Autopsy report declares police shooting of Tamir Rice, 12, to be homicide

Tamir E. Rice, 12, is seen holding a toy gun at the Cudell Recreation Center in Cleveland, Ohio, in this still image from video released by the Cleveland Police Department November 26, 2014.


Tamir E. Rice, 12, is seen holding a toy gun at the Cudell Recreation Center in Cleveland, Ohio, in this still image from video released by the Cleveland Police Department November 26, 2014.

An autopsy report released today declared the police shooting death of a 12-year-old Cleveland boy to be a homicide. The report issued today by the Cuyahoga County Medical Examiner found that Tamir Rice died of one shot to the abdomen. The boy, who was black, was shot on November 22 by a white police officer "responding to a call of a suspect waving a handgun around." The sixth-grader was in fact holding a toy replica that shoots plastic pellets. He died the next day. The officers involved have not been charged with a crime, and are currently on paid leave.

From Reuters:

The shooting came at a time of heightened national scrutiny of police use of force and two days before a grand jury declined to indict a white police officer in the Aug. 9 fatal shooting of Michael Brown in Ferguson, Missouri.
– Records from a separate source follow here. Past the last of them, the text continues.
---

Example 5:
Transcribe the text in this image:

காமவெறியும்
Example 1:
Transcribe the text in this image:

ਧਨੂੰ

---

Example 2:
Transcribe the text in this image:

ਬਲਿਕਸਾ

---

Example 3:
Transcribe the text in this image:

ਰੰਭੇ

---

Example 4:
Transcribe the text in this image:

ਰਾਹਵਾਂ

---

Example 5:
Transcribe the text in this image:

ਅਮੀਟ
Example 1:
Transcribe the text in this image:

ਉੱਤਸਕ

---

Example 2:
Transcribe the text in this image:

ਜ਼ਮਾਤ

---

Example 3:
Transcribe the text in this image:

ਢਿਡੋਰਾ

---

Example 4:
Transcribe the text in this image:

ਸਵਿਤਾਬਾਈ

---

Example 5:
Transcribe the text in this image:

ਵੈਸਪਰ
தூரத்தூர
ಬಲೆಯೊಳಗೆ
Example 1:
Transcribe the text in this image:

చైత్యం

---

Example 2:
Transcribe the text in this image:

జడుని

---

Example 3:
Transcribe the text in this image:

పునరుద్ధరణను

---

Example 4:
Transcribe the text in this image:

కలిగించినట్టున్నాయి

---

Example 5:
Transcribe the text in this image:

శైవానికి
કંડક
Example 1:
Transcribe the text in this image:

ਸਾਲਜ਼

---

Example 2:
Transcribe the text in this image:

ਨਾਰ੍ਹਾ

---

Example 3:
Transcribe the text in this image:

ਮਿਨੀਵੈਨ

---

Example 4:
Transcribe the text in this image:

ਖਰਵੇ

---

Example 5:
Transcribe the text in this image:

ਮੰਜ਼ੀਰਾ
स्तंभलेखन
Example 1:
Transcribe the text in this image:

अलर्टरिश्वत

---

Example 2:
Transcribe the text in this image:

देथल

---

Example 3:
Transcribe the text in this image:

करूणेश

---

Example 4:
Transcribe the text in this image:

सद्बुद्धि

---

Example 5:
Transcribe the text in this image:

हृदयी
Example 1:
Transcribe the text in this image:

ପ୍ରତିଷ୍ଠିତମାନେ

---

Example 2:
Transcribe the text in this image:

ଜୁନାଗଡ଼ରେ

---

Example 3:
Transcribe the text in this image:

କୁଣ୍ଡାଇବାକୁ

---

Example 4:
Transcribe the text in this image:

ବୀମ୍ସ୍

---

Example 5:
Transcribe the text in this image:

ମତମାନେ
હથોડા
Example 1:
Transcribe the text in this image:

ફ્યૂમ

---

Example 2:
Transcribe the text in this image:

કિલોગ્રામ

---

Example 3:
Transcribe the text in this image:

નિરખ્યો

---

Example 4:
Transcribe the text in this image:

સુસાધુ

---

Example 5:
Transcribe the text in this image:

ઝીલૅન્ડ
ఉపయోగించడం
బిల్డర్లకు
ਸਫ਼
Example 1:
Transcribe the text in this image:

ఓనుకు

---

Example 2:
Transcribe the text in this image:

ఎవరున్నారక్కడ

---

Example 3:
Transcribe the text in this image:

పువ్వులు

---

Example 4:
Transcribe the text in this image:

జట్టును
Rice was shot less than two seconds after the police car pulled up beside him in the park, police have said. They also released a security video of Rice in the park before and during the shooting.

Rice was 5 feet 7 inches tall and 195 pounds, according to the autopsy report.
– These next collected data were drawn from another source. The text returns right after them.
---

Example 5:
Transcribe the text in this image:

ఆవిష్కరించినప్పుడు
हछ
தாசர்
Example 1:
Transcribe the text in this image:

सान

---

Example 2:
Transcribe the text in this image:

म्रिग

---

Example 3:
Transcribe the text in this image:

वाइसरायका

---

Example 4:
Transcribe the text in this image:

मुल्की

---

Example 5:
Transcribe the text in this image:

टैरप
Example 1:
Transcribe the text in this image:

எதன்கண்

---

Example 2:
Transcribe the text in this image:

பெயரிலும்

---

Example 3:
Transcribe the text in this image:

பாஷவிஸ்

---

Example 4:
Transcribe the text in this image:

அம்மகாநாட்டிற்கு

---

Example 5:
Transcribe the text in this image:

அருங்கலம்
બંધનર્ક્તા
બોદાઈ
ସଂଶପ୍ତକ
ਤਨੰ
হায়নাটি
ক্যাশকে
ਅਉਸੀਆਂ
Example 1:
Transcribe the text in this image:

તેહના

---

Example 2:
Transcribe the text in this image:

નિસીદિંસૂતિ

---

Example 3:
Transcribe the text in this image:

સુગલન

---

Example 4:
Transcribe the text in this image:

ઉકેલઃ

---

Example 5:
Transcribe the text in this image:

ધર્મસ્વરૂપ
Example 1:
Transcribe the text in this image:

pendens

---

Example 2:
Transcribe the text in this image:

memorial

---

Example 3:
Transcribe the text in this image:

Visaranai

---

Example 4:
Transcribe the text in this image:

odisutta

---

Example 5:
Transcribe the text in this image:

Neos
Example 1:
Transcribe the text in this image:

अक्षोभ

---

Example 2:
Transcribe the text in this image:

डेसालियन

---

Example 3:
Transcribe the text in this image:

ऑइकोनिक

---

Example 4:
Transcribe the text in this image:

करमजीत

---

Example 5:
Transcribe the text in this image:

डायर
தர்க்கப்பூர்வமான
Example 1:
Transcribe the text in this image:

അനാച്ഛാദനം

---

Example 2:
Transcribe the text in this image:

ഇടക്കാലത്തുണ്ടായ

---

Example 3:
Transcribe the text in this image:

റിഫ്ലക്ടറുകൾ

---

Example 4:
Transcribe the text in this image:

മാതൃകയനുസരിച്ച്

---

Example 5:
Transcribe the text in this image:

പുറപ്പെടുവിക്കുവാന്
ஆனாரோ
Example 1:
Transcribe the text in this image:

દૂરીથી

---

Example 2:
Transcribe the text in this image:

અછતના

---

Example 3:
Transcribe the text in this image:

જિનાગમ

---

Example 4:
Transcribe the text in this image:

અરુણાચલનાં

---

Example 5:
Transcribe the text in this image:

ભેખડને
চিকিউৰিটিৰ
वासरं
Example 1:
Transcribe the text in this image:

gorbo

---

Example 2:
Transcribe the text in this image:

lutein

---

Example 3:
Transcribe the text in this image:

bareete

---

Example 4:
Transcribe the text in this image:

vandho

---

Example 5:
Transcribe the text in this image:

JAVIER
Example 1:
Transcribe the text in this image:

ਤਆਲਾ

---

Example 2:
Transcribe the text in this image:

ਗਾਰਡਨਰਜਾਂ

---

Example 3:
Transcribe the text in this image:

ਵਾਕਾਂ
Rice's mother, Samaria Rice, said on Monday the officers involved should be convicted. The family filed a lawsuit last week against the city of Cleveland and the two officers involved in Rice's shooting, who are on administrative leave.

The officer who shot Rice, Timothy Loehmann, had been on the Cleveland force for less than a year. A second officer, Frank Garmback, was driving the car. Both officers are white. A grand jury investigates all police shootings in Cuyahoga County, which includes Cleveland.

More here.

Rice's death and grand jury decisions not to indict other police officers in the deaths of other black men and youth have sparked protests over the use of disproportionate use of force by law enforcement against black people in the United States.